William Joseph Punch
William Joseph Punch, a station hand from Queensland, enlisted in the AIF in Goulburn, New South Wales, on 31 December 1915. Unlike earlier volunteers, he was not subjected to the latent resistance against non-white Australians enlisting in the AIF. William had received basic formal education and at the age of 36 was said to have been an accomplished musician. His enlistment application listed “labourer” as his occupation and his skin colour was identified as “black”.
During his first few months of service, Punch was twice punished with fines for being absent without leave. Nevertheless, he embarked for the training camps in England in April 1916 aboard the troopship HMAT Ceramic with the 17th reinforcements for the 1st Battalion. On arriving he transferred to the 53rd Battalion.

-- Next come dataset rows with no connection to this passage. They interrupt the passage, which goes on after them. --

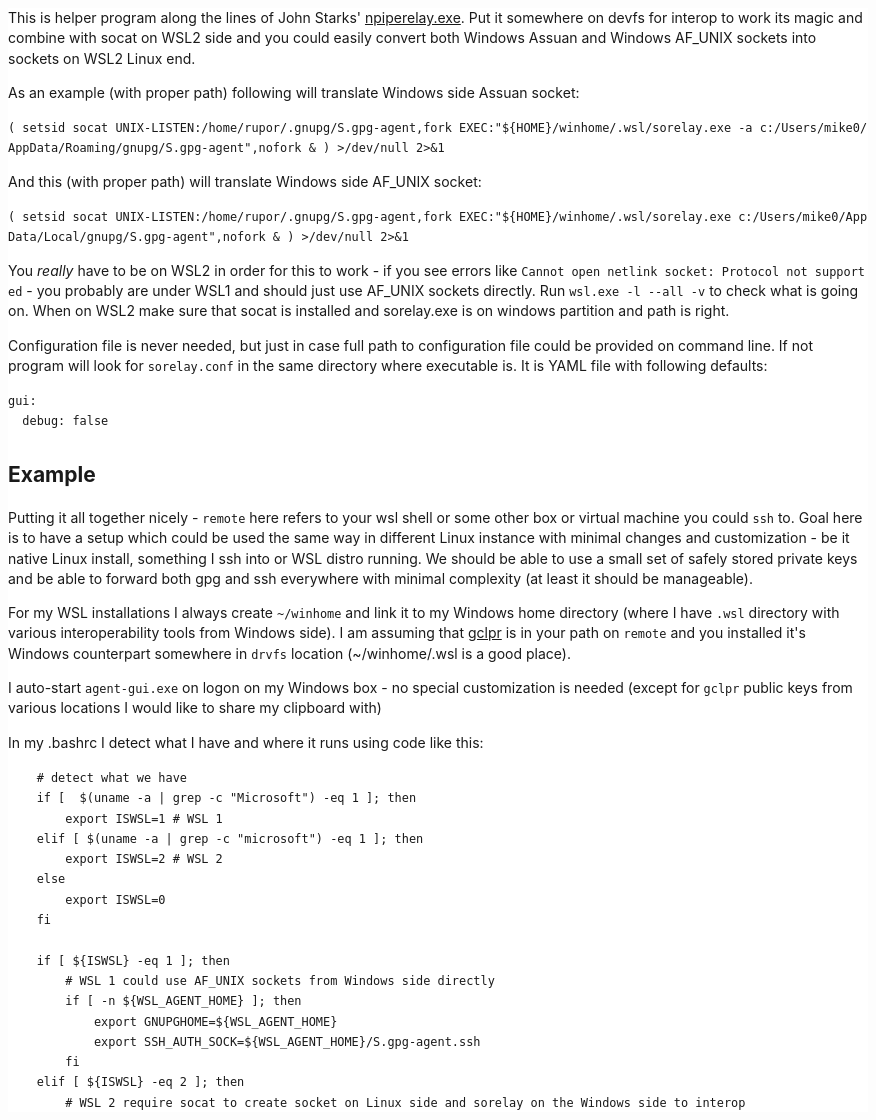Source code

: This is helper program along the lines of John Starks' [npiperelay.exe](https://github.com/jstarks/npiperelay). Put it somewhere on devfs for interop to work its magic and combine with socat on WSL2 side and you could easily convert both Windows Assuan and Windows AF_UNIX sockets into sockets on WSL2 Linux end.

As an example (with proper path) following will translate Windows side Assuan socket:
```
( setsid socat UNIX-LISTEN:/home/rupor/.gnupg/S.gpg-agent,fork EXEC:"${HOME}/winhome/.wsl/sorelay.exe -a c:/Users/mike0/AppData/Roaming/gnupg/S.gpg-agent",nofork & ) >/dev/null 2>&1
```

And this (with proper path) will translate Windows side AF_UNIX socket:
```
( setsid socat UNIX-LISTEN:/home/rupor/.gnupg/S.gpg-agent,fork EXEC:"${HOME}/winhome/.wsl/sorelay.exe c:/Users/mike0/AppData/Local/gnupg/S.gpg-agent",nofork & ) >/dev/null 2>&1
```
You *really* have to be on WSL2 in order for this to work - if you see errors like `Cannot open netlink socket: Protocol not supported` - you probably are under WSL1 and should just use AF_UNIX sockets directly. Run `wsl.exe -l --all -v` to check what is going on. When on WSL2 make sure that socat is installed and sorelay.exe is on windows partition and path is right.

Configuration file is never needed, but just in case full path to configuration file could be provided on command line. If not program will look for `sorelay.conf` in the same directory where executable is. It is YAML file with following defaults:

```
gui:
  debug: false
```

## Example

Putting it all together nicely - `remote` here refers to your wsl shell or some other box or virtual machine you could `ssh` to. Goal here is to have a setup which could be used the same way in different Linux instance with minimal changes and customization - be it native Linux install, something I ssh into or WSL distro running. We should be able to use a small set of safely stored private keys and be able to forward both gpg and ssh everywhere with minimal complexity (at least it should be manageable).

For my WSL installations I always create `~/winhome` and link it to my Windows home directory (where I have `.wsl` directory with various interoperability tools from Windows side). I am assuming that [gclpr](https://github.com/rupor-github/gclpr) is in your path on `remote` and you installed it's Windows counterpart somewhere in `drvfs` location (~/winhome/.wsl is a good place).

I auto-start `agent-gui.exe` on logon on my Windows box - no special customization is needed (except for `gclpr` public keys from various locations I would like to share my clipboard with)

In my .bashrc I detect what I have and where it runs using code like this:

```
    # detect what we have
    if [  $(uname -a | grep -c "Microsoft") -eq 1 ]; then
        export ISWSL=1 # WSL 1
    elif [ $(uname -a | grep -c "microsoft") -eq 1 ]; then
        export ISWSL=2 # WSL 2
    else
        export ISWSL=0
    fi

    if [ ${ISWSL} -eq 1 ]; then
        # WSL 1 could use AF_UNIX sockets from Windows side directly
        if [ -n ${WSL_AGENT_HOME} ]; then
            export GNUPGHOME=${WSL_AGENT_HOME}
            export SSH_AUTH_SOCK=${WSL_AGENT_HOME}/S.gpg-agent.ssh
        fi
    elif [ ${ISWSL} -eq 2 ]; then
        # WSL 2 require socat to create socket on Linux side and sorelay on the Windows side to interop
```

Punch joined the 53rd at the front in northern France on 7 September, 1916. Just two days later he was wounded in action for the first time. After receiving treatment, Punch was transferred back to the 1st Battalion, where he spent a bitterly cold winter in the trenches. In November he lost his main defence against the cold – his greatcoat – for which he was admonished and fined. A few weeks later, Punch had to be evacuated to hospital suffering from trench foot, a painfully debilitating condition caused by immersion in freezing mud and water for extended periods.
Having recovered, Punch returned to the front where, in April 1917, he was wounded once more, this time suffering a serious gunshot wound to the buttock. He was evacuated to England and admitted to a military hospital in Bournemouth, where his condition deteriorated. Within days he was being treated for pleurisy, which soon developed into pneumonia and endocarditis.
Punch succumbed to his illness and died on 29 August 1917. He was accorded a full military funeral. Wreaths were sent from his Australian friends and a firing party was supplied by the New Zealand Engineers. Private Punch was buried in Bournemouth East Cemetery, England.
Activities for research and discussion
Research Australian policies on enlistment during the First World War. What did the 1916 policy stipulate about enlistment for Indigenous Australians? Why do you think this policy existed? Why did it change over time?
Imagine you were departing your home country for the first time. What would you be thinking and feeling? If you were to write a diary entry or letter communicating these feelings, what would it say?
What do Punch’s early absences without leave suggest about army life?
Investigate the actions undertaken by the 1st Battalion in France. What major battles were they involved in? What happened at Pozières in France?
What impact would Punch’s repeated illnesses and wounds have had on his emotional and psychological wellbeing?
What would have been some of the advantages and disadvantages of the great coat?
What challenges would soldiers have faced during the bitter winter of 1916? How are the soldiers coping with the weather in this diorama?
William was given a full military funeral, but many other Indigenous Australians were denied this. Why?
It has been said that the soldiers’ shared experience in the AIF during the First World War united them regardless of their diverse backgrounds and beliefs. Why would this have been so?